Regarding dividend approvals, the CBOB stated that due to the expected negative impact on the Bahamian economy because of the pandemic, it has suspended all exchange control approvals for domestic bank dividends, with a view to determining a medium-term position by September 2020 after periodic review.
The CBOB is also requiring domestic banks to keep extensive emergency loan reporting.
“Given the economic uncertainties surrounding the COVID-19 pandemic, the following information is being requested on a monthly basis from commercial banks, commencing March 2020 and until further notice. This information will enable the Central Bank to monitor the impact of the three months’ payment deferral on commercial banks’ loan portfolio and credit quality: total loans by category; of which, non-performing [i.e. loans which were non-performing before the crisis]; of which, performing but on deferral; of which, new non-performing; and of which, performing and making normal payments,” the guidance notes stated.
“Commercial banks are required to provide this information in both a dollar value and a number of loans basis.

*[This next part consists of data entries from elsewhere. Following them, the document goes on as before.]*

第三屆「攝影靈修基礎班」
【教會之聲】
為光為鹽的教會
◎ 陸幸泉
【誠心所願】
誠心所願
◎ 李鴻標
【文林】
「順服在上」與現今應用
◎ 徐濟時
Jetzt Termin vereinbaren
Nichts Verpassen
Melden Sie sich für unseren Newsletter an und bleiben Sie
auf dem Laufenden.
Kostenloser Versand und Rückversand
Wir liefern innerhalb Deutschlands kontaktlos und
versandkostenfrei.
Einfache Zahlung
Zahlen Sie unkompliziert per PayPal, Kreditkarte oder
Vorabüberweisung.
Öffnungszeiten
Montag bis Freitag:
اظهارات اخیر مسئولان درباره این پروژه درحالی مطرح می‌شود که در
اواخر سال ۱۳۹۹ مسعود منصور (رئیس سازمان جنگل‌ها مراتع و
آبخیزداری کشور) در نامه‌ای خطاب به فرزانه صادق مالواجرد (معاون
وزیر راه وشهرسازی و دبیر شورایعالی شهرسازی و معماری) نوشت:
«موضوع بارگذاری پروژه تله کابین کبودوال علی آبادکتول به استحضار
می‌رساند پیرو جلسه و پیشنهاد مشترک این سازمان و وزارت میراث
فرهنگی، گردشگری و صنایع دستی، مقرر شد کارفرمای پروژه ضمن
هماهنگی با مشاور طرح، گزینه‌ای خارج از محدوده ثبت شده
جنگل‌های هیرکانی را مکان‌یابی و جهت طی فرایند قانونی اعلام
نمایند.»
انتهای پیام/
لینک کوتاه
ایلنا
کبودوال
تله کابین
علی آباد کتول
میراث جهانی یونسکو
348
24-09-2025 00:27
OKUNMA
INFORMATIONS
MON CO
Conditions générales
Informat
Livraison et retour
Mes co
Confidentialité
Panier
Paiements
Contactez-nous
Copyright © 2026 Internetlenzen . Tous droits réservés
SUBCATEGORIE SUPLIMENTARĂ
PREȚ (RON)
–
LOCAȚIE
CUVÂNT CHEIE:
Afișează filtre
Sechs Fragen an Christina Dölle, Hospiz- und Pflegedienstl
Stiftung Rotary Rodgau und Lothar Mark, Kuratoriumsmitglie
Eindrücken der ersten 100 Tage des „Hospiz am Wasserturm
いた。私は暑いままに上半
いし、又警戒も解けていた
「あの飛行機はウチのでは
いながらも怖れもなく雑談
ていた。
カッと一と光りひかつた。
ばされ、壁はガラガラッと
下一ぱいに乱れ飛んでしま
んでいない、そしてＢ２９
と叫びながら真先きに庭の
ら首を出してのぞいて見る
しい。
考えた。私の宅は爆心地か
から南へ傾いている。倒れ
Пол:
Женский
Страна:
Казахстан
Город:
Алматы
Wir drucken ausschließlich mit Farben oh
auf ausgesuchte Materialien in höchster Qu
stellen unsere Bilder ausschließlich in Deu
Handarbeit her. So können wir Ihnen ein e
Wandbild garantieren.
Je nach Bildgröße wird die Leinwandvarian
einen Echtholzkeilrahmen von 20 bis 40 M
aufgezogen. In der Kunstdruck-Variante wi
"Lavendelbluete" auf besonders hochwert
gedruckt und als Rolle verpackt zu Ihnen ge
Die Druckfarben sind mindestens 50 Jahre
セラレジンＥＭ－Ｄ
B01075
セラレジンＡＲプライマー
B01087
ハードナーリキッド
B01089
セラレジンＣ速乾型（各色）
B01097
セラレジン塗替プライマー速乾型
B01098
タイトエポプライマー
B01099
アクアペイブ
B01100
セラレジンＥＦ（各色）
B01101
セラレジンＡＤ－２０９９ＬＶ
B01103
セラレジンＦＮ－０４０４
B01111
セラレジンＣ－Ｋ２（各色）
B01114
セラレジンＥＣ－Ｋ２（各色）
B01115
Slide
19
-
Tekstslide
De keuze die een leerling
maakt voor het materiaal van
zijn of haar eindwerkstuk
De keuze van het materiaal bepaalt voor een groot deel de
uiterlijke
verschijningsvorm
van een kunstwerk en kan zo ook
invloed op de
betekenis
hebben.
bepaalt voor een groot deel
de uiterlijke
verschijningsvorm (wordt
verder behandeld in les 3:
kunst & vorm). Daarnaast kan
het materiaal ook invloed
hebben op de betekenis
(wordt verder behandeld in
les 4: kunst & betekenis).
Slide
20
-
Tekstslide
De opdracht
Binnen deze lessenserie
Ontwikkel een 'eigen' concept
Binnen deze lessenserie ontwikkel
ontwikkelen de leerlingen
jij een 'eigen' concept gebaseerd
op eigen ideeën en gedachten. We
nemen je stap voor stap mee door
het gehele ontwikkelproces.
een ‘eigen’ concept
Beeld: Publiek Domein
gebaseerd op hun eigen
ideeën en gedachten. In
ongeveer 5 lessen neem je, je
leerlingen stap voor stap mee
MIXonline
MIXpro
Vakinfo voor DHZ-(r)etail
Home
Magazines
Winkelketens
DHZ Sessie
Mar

Further, this data should be submitted via email in spreadsheet format or other format on or about the fifteenth day of the succeeding month.”
As for matters regarding beneficial ownership rules, the CBOB advised that the suspension of obligations pursuant to the Register of Beneficial Ownership Act, 2018 and the 60 days given after the lifting of the emergency orders allow for institutions to be onboarded to fulfil their obligations after the March 31, 2020 deadline.
“Therefore, SFIs serving as registered agents are requested to continue with the onboarding process as scheduled with the BDO team (consultants to the Office of the Attorney General), which includes uploading your beneficial ownership information. The suspension of the transition period was not intended to halt or delay the onboarding process,” the bank stated.
Late last year, Parliament extended the deadline for compliance under the Beneficial Ownership Act to the end of March, to ensure all financial service providers had sufficient time to onboard under the new regulations which allow for the establishment and maintenance of a secure search system to assess beneficial ownership details for all legal entities registered in The Bahamas.